[Start of section]
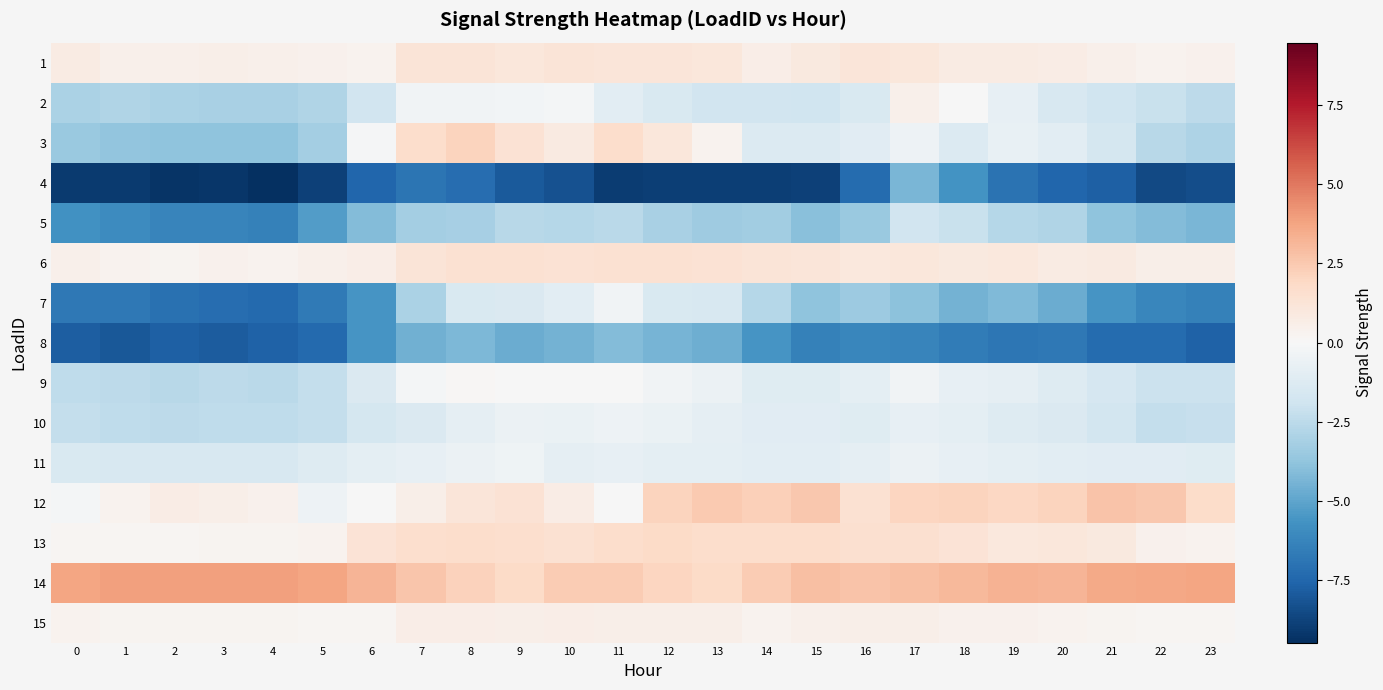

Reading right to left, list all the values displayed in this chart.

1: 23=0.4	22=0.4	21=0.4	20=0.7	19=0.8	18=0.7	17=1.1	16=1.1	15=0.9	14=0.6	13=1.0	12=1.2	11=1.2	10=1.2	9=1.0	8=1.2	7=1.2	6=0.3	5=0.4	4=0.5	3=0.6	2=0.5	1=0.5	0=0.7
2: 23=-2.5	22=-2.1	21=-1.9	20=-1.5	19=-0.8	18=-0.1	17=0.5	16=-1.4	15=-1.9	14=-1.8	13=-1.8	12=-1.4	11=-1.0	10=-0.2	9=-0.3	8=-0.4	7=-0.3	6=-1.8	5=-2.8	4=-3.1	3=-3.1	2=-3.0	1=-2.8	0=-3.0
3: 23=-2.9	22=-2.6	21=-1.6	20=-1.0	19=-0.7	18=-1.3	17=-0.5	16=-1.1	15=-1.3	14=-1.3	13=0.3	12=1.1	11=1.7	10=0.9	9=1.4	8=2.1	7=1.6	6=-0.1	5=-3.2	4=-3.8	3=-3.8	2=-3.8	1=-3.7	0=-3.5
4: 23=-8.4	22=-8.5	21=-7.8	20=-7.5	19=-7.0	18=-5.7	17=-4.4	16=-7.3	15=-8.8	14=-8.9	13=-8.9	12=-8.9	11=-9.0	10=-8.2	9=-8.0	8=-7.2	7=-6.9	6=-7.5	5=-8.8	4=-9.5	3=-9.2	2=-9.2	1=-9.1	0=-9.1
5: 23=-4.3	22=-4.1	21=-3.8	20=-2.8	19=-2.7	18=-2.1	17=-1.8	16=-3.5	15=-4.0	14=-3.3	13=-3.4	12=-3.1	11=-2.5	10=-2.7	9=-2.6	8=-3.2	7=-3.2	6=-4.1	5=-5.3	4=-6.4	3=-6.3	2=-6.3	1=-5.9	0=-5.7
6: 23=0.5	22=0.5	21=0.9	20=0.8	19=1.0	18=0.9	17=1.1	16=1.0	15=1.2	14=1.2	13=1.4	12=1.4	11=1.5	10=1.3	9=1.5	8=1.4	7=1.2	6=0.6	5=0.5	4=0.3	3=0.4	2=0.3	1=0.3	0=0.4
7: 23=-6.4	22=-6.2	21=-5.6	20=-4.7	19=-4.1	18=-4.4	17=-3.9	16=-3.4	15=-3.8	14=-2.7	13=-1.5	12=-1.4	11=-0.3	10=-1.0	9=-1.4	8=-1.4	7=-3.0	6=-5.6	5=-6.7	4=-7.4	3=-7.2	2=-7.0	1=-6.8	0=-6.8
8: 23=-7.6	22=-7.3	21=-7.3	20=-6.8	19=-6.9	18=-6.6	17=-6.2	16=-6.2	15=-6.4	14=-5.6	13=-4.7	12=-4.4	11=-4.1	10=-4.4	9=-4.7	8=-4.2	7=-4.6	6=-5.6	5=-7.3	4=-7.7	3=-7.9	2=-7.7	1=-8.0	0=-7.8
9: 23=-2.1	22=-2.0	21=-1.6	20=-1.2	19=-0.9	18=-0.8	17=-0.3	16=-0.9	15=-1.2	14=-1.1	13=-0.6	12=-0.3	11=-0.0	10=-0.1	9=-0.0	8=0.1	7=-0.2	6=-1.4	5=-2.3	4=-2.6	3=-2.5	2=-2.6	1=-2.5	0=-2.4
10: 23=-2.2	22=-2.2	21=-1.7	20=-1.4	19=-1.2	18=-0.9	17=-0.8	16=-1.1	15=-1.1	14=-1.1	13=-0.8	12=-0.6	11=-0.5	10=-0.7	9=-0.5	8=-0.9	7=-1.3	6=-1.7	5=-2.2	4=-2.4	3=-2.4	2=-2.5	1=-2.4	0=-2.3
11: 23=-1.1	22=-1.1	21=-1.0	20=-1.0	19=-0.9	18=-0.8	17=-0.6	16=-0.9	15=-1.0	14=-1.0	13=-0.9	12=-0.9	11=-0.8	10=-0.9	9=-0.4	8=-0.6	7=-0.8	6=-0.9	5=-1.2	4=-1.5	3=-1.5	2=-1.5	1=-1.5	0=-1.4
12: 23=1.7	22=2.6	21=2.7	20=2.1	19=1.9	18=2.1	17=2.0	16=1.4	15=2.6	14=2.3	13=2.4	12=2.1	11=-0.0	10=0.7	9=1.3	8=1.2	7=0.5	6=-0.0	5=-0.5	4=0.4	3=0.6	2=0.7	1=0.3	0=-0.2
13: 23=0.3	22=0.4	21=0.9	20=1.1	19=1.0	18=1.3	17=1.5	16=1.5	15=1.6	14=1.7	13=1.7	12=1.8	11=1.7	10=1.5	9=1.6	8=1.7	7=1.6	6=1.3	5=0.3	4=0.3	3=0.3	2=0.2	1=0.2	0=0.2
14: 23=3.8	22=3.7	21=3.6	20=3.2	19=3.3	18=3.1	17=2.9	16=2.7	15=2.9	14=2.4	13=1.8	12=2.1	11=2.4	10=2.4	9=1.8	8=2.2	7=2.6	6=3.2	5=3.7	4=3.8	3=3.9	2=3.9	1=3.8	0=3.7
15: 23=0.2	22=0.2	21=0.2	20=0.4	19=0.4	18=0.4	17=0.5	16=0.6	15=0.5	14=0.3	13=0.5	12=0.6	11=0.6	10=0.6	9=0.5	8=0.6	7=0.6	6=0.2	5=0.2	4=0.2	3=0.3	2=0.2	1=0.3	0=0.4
[End of section]
= Exercise objective =
How many of the lines above contain the string "left", with case counting? Reply with the number alone.

= Response to this task =
1